Actualmente vivimos la crisis de este proyecto estratégico y la debacle del castrismo y del chavismo bolivariano, tanto en Cuba y Venezuela como en toda la región. Los graves problemas suscitados en todos los países del ALBA y la crisis terminal que vive el castrismo en Cuba, que implican un golpe mortal a las pretensiones del comunismo en todos esos países, replantean la problemática política de América Latina. El siglo XXI, que se iniciara bajo la feroz ofensiva del bolivarianismo y el llamado socialismo del nuevo siglo, vuelve a los cauces de la disyuntiva entre democracia o dictadura, progreso o regresión, aislamiento internacional o inserción de la globalización de las sociedades y sus economías.

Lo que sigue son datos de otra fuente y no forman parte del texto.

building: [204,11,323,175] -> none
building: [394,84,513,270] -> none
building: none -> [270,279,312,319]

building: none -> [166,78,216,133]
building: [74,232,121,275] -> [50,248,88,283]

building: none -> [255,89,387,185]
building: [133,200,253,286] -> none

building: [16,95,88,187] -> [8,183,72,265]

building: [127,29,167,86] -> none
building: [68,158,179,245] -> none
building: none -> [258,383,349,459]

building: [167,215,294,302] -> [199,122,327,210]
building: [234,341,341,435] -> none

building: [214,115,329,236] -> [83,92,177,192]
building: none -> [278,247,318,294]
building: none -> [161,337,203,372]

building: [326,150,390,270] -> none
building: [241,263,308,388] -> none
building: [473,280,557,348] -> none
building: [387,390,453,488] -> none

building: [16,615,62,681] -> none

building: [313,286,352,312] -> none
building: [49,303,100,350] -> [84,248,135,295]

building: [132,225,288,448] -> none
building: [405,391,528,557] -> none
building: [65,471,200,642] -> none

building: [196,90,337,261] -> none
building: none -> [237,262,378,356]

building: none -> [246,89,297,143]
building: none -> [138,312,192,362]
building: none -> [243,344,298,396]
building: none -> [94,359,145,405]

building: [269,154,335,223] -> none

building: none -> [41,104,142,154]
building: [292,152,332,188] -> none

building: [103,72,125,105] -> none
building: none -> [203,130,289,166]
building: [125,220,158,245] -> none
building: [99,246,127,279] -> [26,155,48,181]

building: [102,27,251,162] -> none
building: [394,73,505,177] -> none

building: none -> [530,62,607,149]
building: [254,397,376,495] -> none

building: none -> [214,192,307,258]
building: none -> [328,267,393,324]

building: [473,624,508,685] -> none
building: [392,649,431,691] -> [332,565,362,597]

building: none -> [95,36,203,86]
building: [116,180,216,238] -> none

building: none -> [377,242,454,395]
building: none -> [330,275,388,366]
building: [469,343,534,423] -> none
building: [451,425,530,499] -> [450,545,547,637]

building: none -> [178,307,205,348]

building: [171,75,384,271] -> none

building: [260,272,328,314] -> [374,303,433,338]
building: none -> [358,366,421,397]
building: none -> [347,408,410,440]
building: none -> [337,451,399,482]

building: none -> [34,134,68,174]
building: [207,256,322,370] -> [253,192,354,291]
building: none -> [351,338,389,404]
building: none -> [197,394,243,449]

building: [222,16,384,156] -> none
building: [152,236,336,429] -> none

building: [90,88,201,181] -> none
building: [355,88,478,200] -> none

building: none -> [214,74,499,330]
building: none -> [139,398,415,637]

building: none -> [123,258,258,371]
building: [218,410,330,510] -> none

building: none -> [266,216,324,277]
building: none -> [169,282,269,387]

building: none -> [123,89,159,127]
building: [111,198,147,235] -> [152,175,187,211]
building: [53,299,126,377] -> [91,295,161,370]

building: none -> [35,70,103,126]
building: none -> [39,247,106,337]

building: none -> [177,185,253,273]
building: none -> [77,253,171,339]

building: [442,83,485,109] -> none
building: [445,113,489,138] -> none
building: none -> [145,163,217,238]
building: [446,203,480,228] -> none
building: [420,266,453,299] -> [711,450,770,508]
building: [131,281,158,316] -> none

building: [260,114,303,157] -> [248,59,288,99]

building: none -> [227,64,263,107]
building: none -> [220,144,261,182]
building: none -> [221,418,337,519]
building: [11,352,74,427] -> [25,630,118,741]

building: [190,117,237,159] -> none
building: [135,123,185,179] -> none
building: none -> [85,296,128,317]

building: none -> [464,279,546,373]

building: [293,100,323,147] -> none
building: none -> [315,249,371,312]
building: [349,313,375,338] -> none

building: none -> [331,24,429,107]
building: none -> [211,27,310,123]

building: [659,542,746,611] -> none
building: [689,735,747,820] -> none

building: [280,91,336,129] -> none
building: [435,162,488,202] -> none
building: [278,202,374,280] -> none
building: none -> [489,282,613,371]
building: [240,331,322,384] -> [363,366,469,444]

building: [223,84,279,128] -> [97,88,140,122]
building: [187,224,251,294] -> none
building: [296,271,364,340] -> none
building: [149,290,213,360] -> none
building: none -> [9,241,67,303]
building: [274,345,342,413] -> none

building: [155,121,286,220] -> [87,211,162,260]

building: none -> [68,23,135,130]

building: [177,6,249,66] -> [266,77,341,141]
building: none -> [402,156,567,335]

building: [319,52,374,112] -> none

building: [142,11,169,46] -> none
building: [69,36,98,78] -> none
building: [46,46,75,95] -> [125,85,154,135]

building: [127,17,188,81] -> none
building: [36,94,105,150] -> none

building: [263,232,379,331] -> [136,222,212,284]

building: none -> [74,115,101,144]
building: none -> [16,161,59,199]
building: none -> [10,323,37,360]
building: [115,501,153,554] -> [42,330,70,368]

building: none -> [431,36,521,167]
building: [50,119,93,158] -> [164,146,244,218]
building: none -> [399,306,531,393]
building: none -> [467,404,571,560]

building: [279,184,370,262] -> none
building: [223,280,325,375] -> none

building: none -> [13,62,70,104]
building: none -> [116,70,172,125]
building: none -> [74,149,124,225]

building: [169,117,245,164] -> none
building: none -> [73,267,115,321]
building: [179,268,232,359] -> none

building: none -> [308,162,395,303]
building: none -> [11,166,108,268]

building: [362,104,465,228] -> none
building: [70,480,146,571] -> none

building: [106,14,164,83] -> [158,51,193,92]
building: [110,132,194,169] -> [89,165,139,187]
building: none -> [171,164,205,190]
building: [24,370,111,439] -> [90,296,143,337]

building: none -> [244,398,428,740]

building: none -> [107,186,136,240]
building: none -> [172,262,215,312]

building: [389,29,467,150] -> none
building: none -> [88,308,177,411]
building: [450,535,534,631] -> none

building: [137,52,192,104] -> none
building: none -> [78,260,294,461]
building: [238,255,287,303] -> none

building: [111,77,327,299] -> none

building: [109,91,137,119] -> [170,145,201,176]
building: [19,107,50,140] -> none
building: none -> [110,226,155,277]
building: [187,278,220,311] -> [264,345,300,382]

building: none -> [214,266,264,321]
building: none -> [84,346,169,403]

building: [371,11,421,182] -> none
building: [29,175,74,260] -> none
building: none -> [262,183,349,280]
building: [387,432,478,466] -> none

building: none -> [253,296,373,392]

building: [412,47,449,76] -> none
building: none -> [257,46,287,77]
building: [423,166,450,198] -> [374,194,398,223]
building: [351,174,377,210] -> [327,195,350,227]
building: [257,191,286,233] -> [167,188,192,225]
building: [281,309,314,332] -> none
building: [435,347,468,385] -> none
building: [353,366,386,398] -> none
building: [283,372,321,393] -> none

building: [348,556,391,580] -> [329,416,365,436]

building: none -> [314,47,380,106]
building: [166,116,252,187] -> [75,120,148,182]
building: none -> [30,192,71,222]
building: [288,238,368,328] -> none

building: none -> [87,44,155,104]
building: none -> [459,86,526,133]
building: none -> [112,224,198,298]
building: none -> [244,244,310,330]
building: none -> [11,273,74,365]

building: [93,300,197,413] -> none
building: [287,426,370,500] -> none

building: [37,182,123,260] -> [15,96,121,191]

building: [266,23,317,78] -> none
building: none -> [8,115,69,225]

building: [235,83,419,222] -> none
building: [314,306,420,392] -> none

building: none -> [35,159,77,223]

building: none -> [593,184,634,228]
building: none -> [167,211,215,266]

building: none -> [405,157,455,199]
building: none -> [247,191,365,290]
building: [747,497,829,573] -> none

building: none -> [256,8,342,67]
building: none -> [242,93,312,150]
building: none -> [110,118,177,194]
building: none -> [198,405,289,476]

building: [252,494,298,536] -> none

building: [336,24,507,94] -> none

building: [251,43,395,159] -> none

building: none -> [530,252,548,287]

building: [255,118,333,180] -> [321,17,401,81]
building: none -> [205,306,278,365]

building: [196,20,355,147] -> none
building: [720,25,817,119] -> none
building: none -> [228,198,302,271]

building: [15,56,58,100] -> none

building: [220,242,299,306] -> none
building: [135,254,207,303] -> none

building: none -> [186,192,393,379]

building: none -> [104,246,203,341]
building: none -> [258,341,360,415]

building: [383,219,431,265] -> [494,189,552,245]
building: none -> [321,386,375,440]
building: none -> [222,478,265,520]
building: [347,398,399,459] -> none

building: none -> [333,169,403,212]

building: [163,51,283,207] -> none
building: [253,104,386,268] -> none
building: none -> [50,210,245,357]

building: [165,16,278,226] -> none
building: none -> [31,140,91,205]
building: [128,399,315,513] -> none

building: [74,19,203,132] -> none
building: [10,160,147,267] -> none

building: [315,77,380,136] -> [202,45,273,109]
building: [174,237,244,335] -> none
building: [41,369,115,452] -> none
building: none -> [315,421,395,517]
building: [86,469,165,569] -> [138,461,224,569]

Es un corte transversal que pone de manifiesto el nuevo sentido de la historia. El espantoso fracaso del castrismo en Cuba y del chavismo en Venezuela, que arrastra consigo el fracaso del comunismo, reinserta la política en los cánones de la sensatez y la cordura. No se trata de asaltar el cielo: se trata de poner pie en tierra, de vencer el caos, la pobreza y la violencia. De aunar esfuerzos para combatir las taras ancestrales del subdesarrollo – el analfabetismo, la miseria, la desigualdad – y organizar nuestras sociedades para permitirles la productividad y la riqueza que hagan posible la distribución equitativa y la reproducción permanente de la prosperidad.
No son objetivos propios de derechas o de izquierdas. Son objetivos de demócratas progresistas, conscientes de que sólo la propiedad privada – derecho natural de la especie – y la concurrencia en términos de igualdad en el mercado de oportunidades, pueden garantizar el progreso de nuestras sociedades. Es lo que dicta la racionalidad de los hombres sensatos, ese atributo que tanto reclamara el libertador cuando veía desmoronarse sus esfuerzos en aras de la locura del caos y los enfrentamientos fratricidas.